Excerpted passage:
Of all the 80 million babies born that year, Adnan was chosen as the world's six billionth living person.
The UN calculates that the world will have its seventh billion person on 31 October; the global population will hit nine billion by 2050; and, according to a UN report due on Wednesday, by the end of the century there could be 16 billion people on the planet, although most experts consider this an unlikely scenario, at the very top end of the range of expectations.
Adnan was born in 1999, chosen ostensibly at random but really as a symbol of hope after a bloody decade in the former Yugoslavia, which was also the birthplace of the five billionth baby, born in Zagreb in 1987.
The four billionth person was born in 1974, and the three billionth in 1960, according to the UN.
Before that, the world took much longer to add so many people: there were two billion people in 1927, and it took the whole of human history until 1804 to reach the point at which a whole billion people inhabited the planet at the same time.
Adnan, as well as being a 12-year-old boy with aspirations to travel the globe, is an emblem of the rapidly growing world population that until recently has shown few signs of abating.
Rising birth rates in many countries, particularly in the developing world, have combined with longer life expectancy and successes in reducing infant mortality to produce a total population that few used to predict was even possible.
Adnan lives in a modest flat in the historic city. The cars parked outside are mid-range models not more than a few years old, the blocks are well-kept and the surroundings are pleasant though not affluent. Outside the block there is a solitary piece of graffiti, in blue spraypaint. It reads "Adnan". He is a local celebrity.
Most of the 78 million children born this year - and of the two to three billion expected in the next 40 years - will not be so lucky. The vast majority will be born into appalling privation, in slums in developing countries.
Is the world failing these children?
Last year, although enough food was produced to satisfy the world's needs, at least one billion people went hungry, according to UN estimates.
The same number lacked access to clean water and more than 2.6 billion people still have no adequate sanitation. Most of the world's population now live in towns and cities, not the countryside, for the first time in history. But the urban centres that people are joining are the world's burgeoning megacities, in each of which tens of millions of people live in penury without electricity, water, toilets or enough to eat.
Child seven billion will be born into a different world to that which Adnan entered - one threatened by terrorism, economic crisis, climate change and new wars unthought of in 1999. But the problems that the exploding population will unleash may, according to some commentators, make today's crises seem mild.
"Of all the interconnected problems we face, perhaps the most serious is the proliferation of our own species," says Sir Crispin Tickell, a former British ambassador to the UN, now an environmental guru. "We are like a species out of control."
As population rises, this argument runs, consumption will increase and place an impossible strain on natural resources, from water supplies and agricultural land to fish in the ocean, as well as giving rise to runaway climate change as we burn ever more fossil fuels.
One example of the kind of problem the planet will face has been this year's devastating famine in the Horn of Africa. Drought was the primary cause, but it has been exacerbated by pressure on the land; the population of the region has doubled since the early 1970s.

Problem A:
In the world population article, repeat the portion starting with "Most of the 78" and going on through "in developing countries.", substituting "shantytowns" for "slums".
Problem B:
Extend the world population article with a few more paragraphs, picking up after its final sentence.
The records that follow are not needed for any of this work.

Calibrated multi-view image sets
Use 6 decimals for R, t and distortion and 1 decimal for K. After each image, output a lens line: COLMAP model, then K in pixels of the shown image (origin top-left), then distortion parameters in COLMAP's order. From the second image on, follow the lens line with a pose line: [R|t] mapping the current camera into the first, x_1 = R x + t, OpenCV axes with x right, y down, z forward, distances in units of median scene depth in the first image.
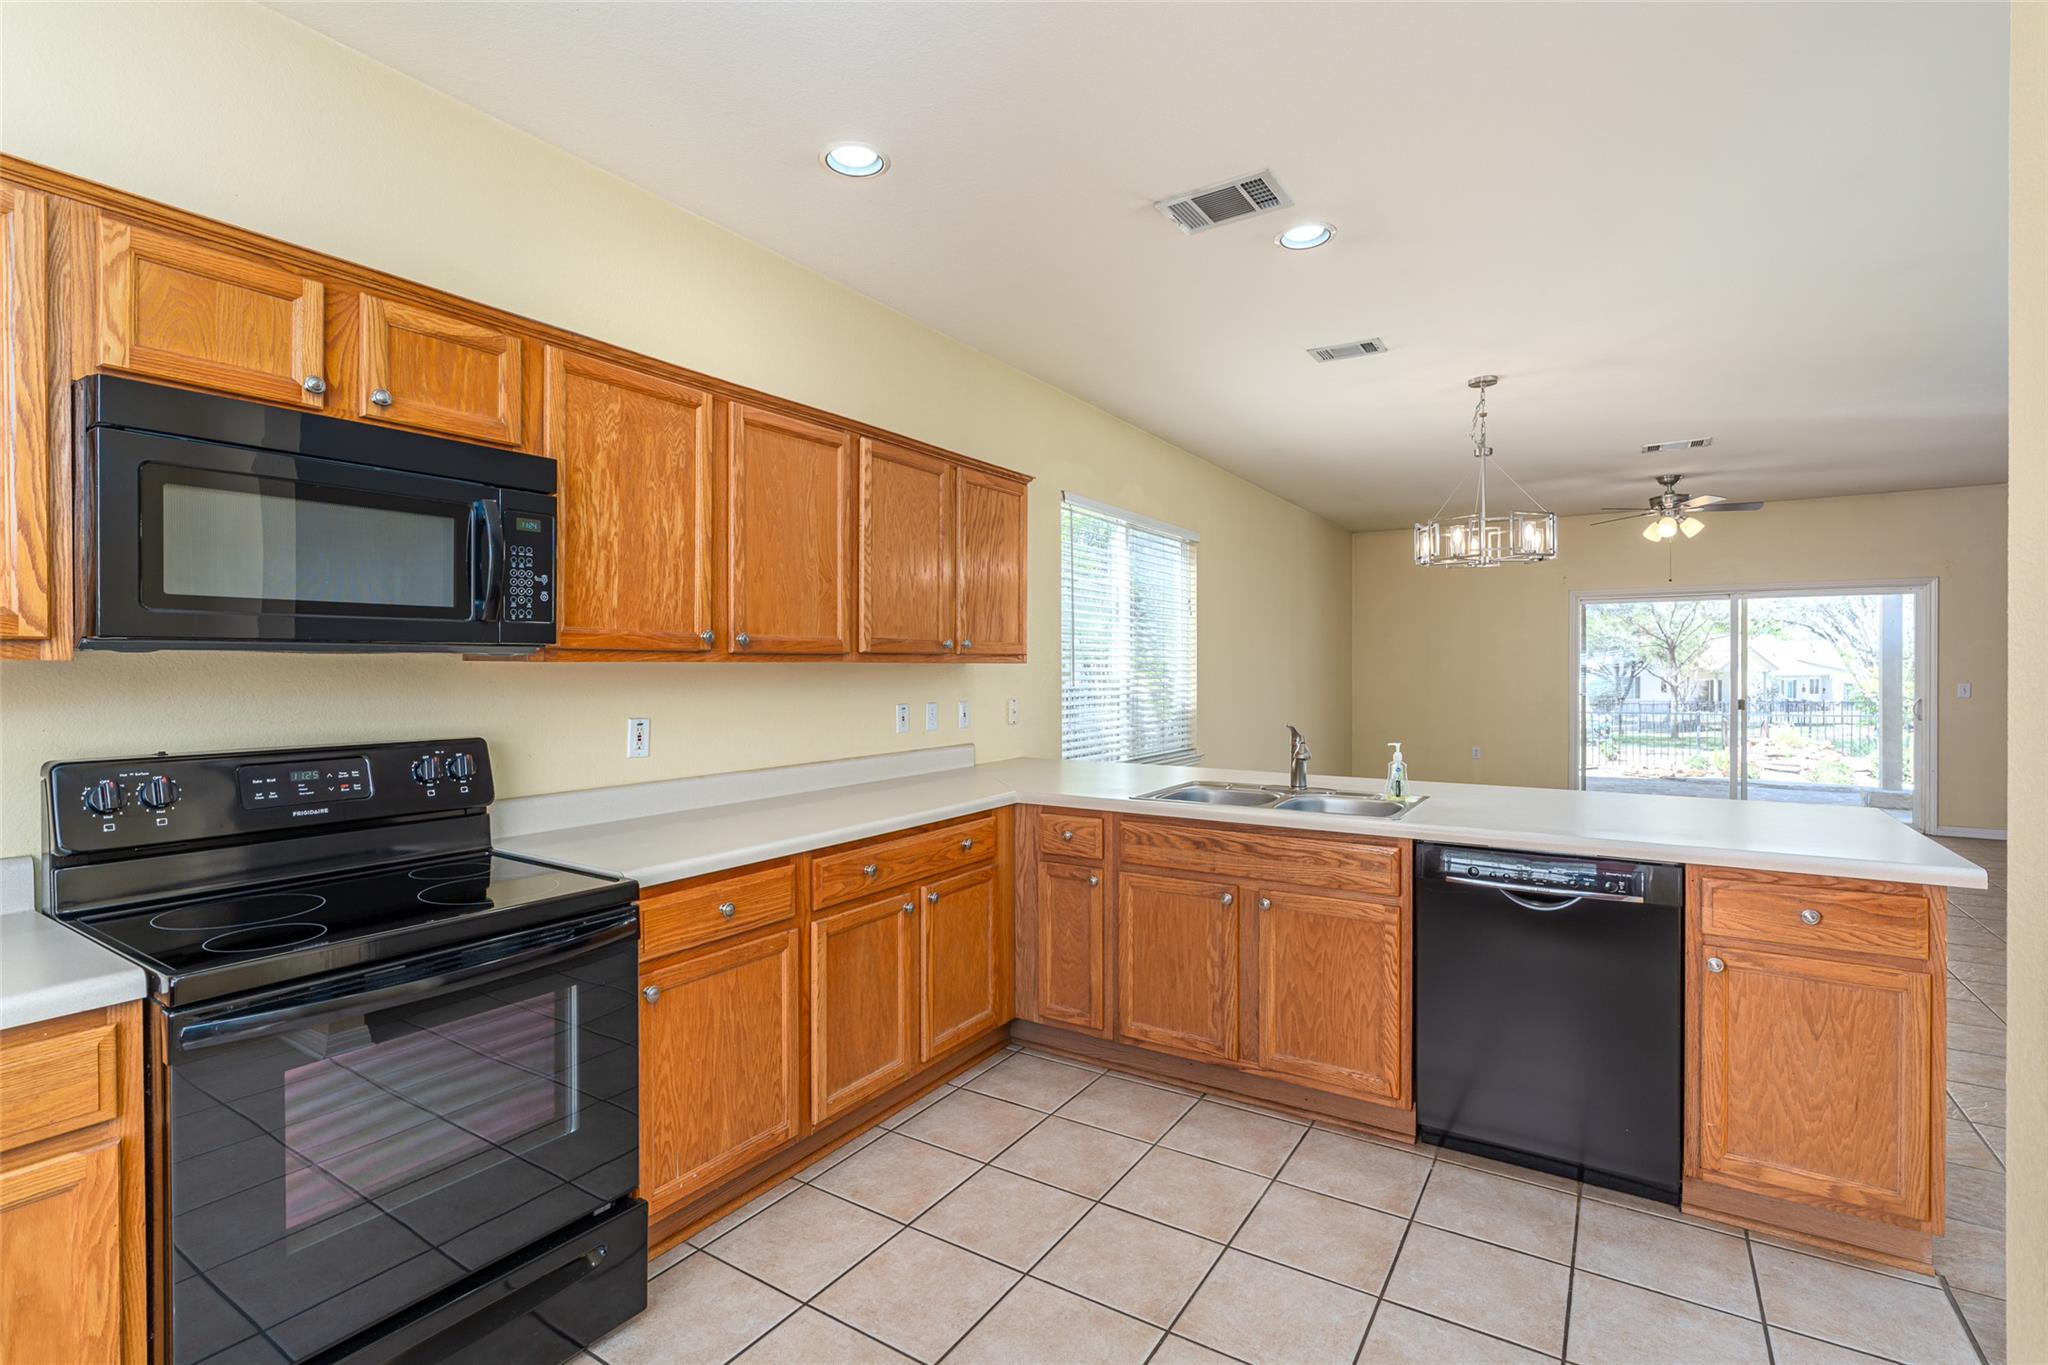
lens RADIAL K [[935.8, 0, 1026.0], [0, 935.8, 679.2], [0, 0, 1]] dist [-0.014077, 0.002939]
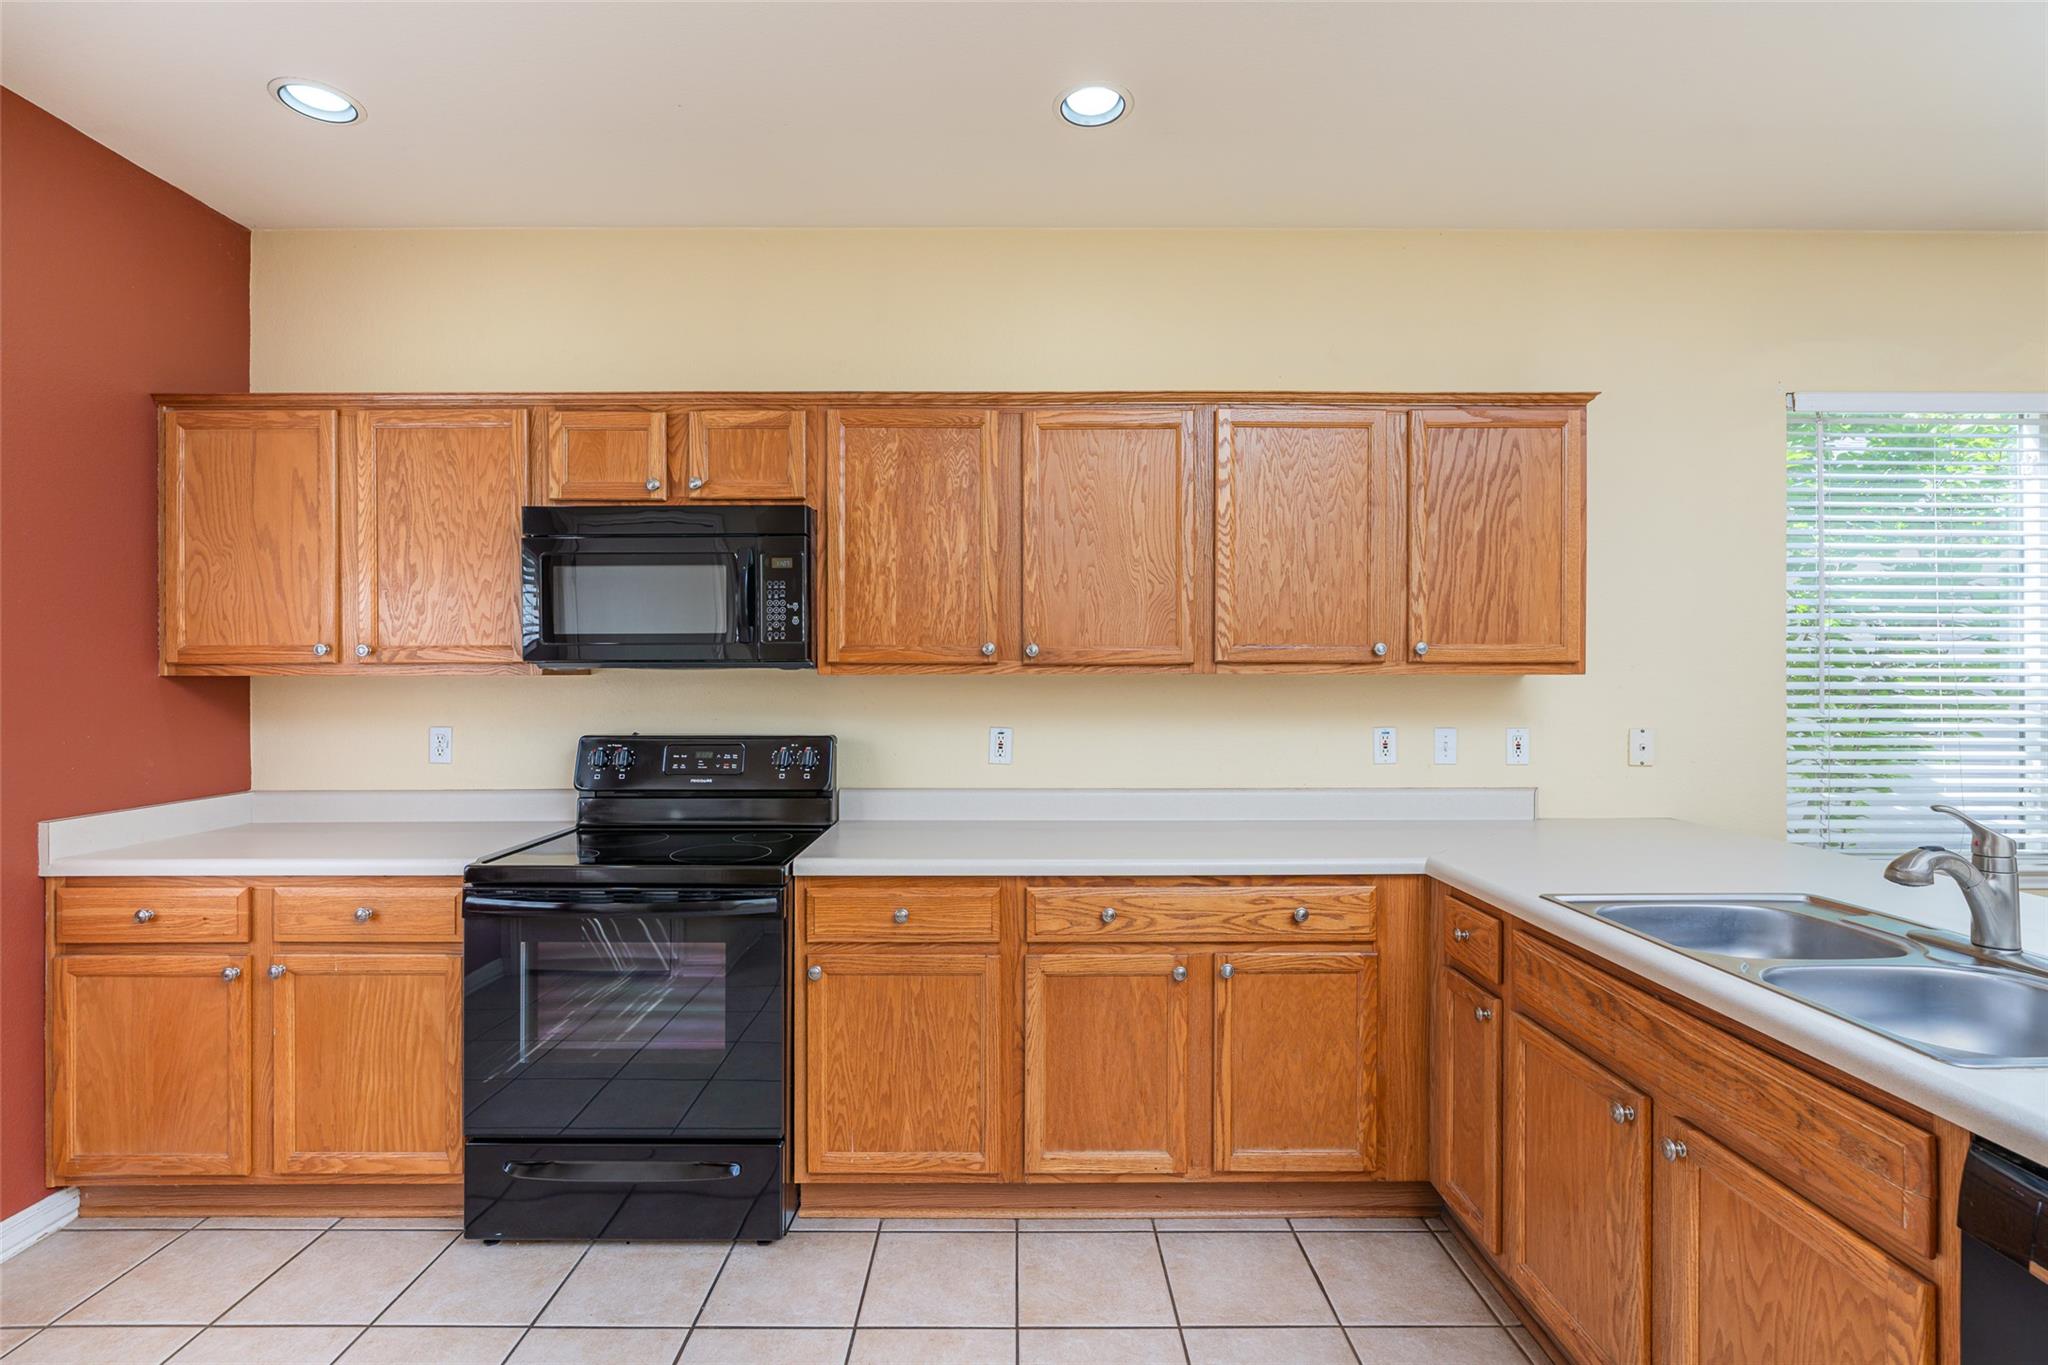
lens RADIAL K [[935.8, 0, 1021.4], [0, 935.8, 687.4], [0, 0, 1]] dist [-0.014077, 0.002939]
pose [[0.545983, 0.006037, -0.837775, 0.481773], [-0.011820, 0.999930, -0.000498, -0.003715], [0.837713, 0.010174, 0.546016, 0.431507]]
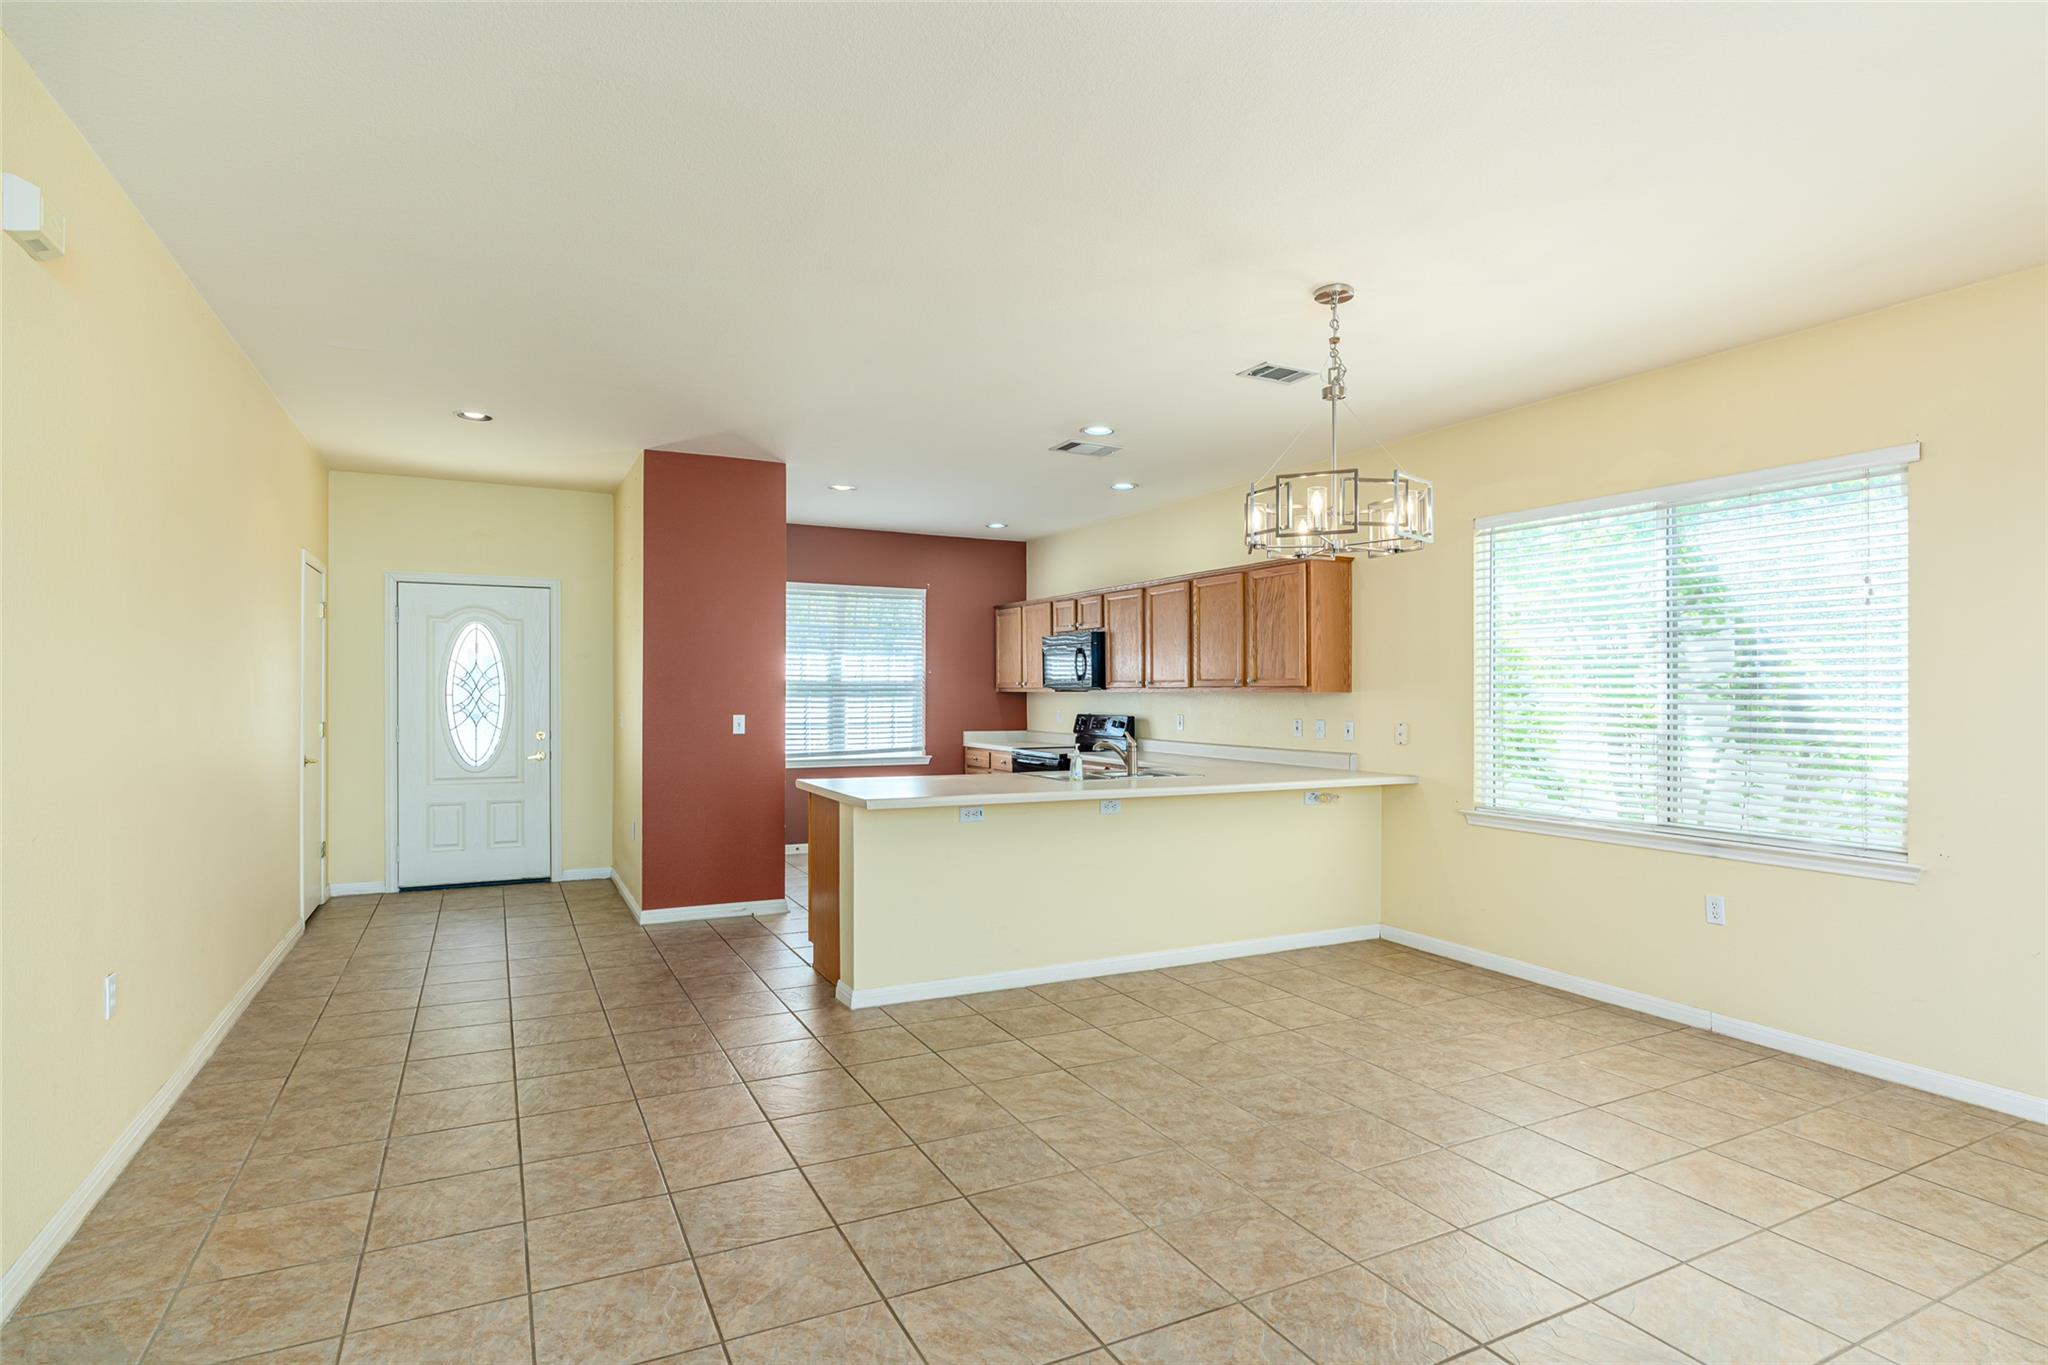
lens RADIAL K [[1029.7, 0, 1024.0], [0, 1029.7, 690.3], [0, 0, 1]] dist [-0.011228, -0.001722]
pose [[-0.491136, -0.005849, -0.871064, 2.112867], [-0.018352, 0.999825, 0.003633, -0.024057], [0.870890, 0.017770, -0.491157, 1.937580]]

Answer box A:
Most of the 78 million children born this year - and of the two to three billion expected in the next 40 years - will not be so lucky. The vast majority will be born into appalling privation, in shantytowns in developing countries.

Answer box B:
Mary Robinson, the former Irish president, told a recent meeting of the Aspen Institute: "Somalia shows the extent to which failure to learn from the famine in 1992, and our failure to prioritise the health of women and children, has become a global problem, one none of us can ignore."
This view is derided in some quarters, especially the US right, as "neo-Malthusian" - a pessimistic assumption of limit to the world's bounty that has always been proved wrong in the past. Productivity - squeezing more food from less land, more energy from fewer resources - has kept pace with or exceeded population growth in the past, so why not in the future?
Although fertility rates have declined slightly from their 1960s peak, there is now a demographic "bulge", a boom in the number of young people, that will ensure growth continues at a clip for the next few decades. By around mid-century, if the predictions are right, population will for the first time in centuries begin a slow decline.
These are just guesses. Many experts believe the UN's nine billion to be a gross underestimate, and predict 11 billion or 12 billion as more likely.
Previous predictions have been too low: the UN's forecast in the early 1990s was that population would peak in 2050 at 7.8 billion, a level now virtually certain to be exceeded in the next 15 years.
This year, the seven billionth person will not be named; instead, the UN is merely celebrating the arrival on 31 October.
According to the UN, this is because all babies born around the time will be equally marked. But Adnan's family suspect the real reason may be embarrassment. His parents have been bewildered by the way the UN has behaved since singling out their only child for attention. Since that day, they have received almost no communication from the organisation and certainly no support.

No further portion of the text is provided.